Tous dans les rues, jeunes et vieux, mais pas ensemble. Pendant une semaine, Zagreb a vécu au rythme des manifs. Les vétérans de guerre, d’abord – au moins 10 000 – qui déclarent vouloir stopper ce qu’ils définissent comme «la persécution des défenseurs croates de la patrie». Ils entendent aussi conserver «la dignité de la guerre patriotique. » La raison qui les a poussés à défiler est l’arrestation en Bosnie-Herzégovine de l’un des défenseurs de Vukovar, Tihomir Purda, fondée sur un mandat d’arrêt serbe pour crimes de guerre. Purda a toutefois été libéré depuis, car la Serbie a renoncé à la procédure judiciaire.

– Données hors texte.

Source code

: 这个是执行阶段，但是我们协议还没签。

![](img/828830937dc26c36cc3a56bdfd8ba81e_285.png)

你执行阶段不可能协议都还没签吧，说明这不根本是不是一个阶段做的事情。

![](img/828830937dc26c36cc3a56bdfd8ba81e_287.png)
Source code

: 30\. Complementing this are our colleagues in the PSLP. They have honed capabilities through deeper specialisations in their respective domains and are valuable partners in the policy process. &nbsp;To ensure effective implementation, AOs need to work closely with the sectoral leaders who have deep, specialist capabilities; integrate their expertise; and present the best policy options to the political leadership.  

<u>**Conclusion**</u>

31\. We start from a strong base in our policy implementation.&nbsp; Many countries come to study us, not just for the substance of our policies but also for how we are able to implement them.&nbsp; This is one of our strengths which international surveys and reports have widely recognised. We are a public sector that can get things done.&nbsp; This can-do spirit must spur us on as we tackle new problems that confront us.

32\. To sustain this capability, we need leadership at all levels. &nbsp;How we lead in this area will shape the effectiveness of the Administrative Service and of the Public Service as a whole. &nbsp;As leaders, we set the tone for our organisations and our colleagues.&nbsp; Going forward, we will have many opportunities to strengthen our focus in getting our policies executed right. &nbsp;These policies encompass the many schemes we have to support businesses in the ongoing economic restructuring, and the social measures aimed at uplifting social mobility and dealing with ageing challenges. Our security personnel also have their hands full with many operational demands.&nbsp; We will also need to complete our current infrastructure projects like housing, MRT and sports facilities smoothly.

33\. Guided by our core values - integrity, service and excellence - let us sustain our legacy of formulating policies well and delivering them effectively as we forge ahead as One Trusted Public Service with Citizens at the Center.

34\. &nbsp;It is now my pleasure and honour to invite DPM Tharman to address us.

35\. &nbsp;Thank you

Les vétérans accusent le gouvernement de trahir les intérêts nationaux et de s’opposer à la normalisation des relations avec la Serbie. Ils ont également demandé l’abrogation de la loi qui a gracié les Serbes de Croatie lors de l’insurrection armée de 1992. A dire vrai on a également entendu des protestations contre l’entrée du pays dans l’Union européenne. Ce n’est pas un bon signe dans la perspective d’une normalisation et de la levée des barrières qui divisent encore les Balkans.
La jeune génération est également descendue dans la rue, réclamant la démission du Premier ministre, Jadranka Kosor. Elle accuse le gouvernement de corruption, vol, et de n’avoir rien entrepris pour réduire le chômage en Croatie – 335 mille personnes sur une population d’environ 4 millions et demi d’habitants. La Croatie connaît de grandes difficultés: la mauvaise situation économique est liée à une pratique généralisée de la corruption politique qui a culminé avec l’arrestation de M. Ivo Sanader, Premier ministre croate jusqu’en 2009, avant d’être remplacé par Jadranka Kosor. Sanader figure au centre d’une affaire complexe qui a vu le monde du crime organisé aller de pair avec la politique. Patrons de la mafia, clans émergents et politiciens croates étaient derrière ce que les enquêteurs ont appelé la «Seconde République de la mafia». Une organisation occulte qui aurait dû s’étendre au Monténégro et à la Serbie. Sanader, après une tentative d’évasion, a été arrêté en Autriche. Parmi les chefs d’accusation figurent la corruption ainsi que l’association de malfaiteurs. Parmi les grands noms impliqués dans le scandale on cite aussi Stjepan Mesic, Président de la République jusqu’en 2010.
La déstabilisation que vit aujourd’hui la Croatie l’éloigne encore plus de l’Union européenne. Tant les jeunes que les vétérans ont brûlé le drapeau étoilé ainsi que la bannière du SDP, le principal parti d’opposition. Il semble clair que la manifestation n’a pas eu d’orientation spécifique. Le mécontentement est très diffus et s’étend à toute la classe dirigeante, majorité et opposition. Le malaise de la rue n’étant pas identifiable il n’en est que plus inquiétant. Le pays ne semble pas entrevoir de porte de sortie. Après plusieurs années de croissance, il glisse continuellement vers la récession. Et quand le porte-monnaie est vide, les sirènes du nationalisme, la haine ethnique et la violence reviennent à leur ritournelle de mort.
La plupart des analystes politiques estiment que la Croatie serait bien inspirée d’organiser des élections anticipées, tant le gouvernement actuel se voit délégitimé par les sept années au pouvoir du HDZ. Une période marquée par une corruption grave, sans que rien ne soit entrepris pour sortir le pays de sa crise profonde. Mme Kosor fait fi des protestations. A ce jour, la seule manière de poursuivre l’activité de l’Etat a été un accroissement de l’endettement à l’étranger. Un dette qui atteint le montant colossal de 44 milliards d’euros.